→ **Instructions to follow**:
Find each line in the listing that contains the word "inventory", matching case exactly, and copy those lines out.
-- -- --
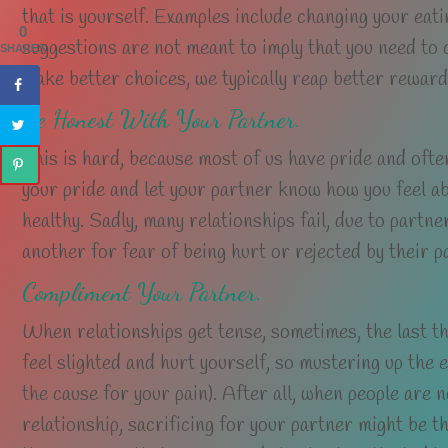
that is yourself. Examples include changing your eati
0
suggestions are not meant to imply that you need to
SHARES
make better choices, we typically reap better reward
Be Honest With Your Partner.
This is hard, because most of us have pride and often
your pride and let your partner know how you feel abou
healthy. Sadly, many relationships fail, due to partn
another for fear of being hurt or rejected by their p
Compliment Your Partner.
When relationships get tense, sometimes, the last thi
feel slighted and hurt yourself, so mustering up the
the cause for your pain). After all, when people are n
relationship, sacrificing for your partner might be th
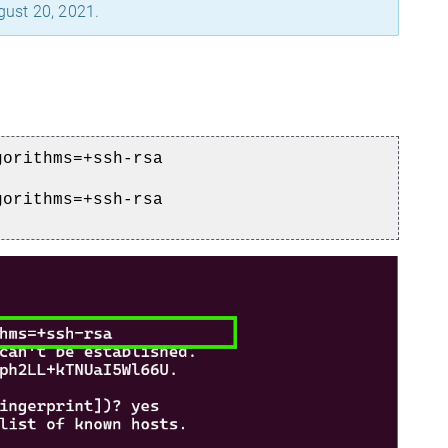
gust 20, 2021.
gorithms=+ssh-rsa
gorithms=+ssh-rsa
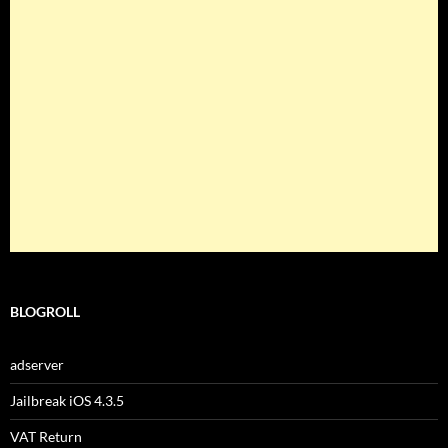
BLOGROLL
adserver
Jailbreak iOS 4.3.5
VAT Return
-- -- --
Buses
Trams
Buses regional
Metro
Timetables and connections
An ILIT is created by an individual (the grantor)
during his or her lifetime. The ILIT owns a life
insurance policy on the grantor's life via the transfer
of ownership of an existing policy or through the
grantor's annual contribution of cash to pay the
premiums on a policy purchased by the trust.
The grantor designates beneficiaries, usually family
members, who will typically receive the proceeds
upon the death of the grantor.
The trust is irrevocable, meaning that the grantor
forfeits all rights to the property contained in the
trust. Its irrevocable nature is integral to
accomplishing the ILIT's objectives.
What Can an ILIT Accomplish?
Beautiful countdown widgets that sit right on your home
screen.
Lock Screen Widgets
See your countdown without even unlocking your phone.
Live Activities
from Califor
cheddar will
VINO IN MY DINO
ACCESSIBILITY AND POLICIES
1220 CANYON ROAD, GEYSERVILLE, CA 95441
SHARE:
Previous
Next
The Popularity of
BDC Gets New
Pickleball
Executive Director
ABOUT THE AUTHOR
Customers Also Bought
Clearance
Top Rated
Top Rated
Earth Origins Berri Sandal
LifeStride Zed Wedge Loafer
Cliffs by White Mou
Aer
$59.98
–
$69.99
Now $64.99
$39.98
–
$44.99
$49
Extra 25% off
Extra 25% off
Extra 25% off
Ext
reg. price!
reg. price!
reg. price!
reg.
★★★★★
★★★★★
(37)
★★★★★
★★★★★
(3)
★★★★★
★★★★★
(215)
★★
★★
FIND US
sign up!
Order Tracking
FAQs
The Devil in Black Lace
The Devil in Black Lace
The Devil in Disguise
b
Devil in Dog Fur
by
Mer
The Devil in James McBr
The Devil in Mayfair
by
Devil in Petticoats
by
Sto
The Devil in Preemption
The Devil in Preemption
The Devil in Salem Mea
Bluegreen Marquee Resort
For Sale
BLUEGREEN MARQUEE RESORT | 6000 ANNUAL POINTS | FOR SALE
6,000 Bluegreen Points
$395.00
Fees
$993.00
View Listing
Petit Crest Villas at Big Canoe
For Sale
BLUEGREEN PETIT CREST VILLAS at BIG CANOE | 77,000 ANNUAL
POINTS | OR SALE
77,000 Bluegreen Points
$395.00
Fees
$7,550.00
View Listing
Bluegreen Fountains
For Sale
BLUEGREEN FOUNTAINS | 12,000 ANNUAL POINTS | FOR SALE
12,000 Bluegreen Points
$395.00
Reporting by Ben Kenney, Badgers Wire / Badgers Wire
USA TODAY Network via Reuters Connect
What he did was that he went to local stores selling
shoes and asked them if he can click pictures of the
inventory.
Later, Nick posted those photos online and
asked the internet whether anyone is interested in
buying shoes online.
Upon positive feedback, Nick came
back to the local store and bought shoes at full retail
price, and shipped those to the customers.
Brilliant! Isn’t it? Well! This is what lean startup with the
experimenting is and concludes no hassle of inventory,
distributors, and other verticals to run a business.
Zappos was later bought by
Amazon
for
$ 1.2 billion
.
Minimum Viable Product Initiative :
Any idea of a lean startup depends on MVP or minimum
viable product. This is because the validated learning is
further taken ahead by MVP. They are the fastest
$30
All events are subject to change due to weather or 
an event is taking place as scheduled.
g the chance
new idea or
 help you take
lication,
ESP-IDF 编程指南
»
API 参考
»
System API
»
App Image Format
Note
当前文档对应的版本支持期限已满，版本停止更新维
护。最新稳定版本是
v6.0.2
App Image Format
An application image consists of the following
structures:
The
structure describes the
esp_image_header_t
-- -- --
→ **Output for this exercise**:
inventory.
experimenting is and concludes no hassle of inventory,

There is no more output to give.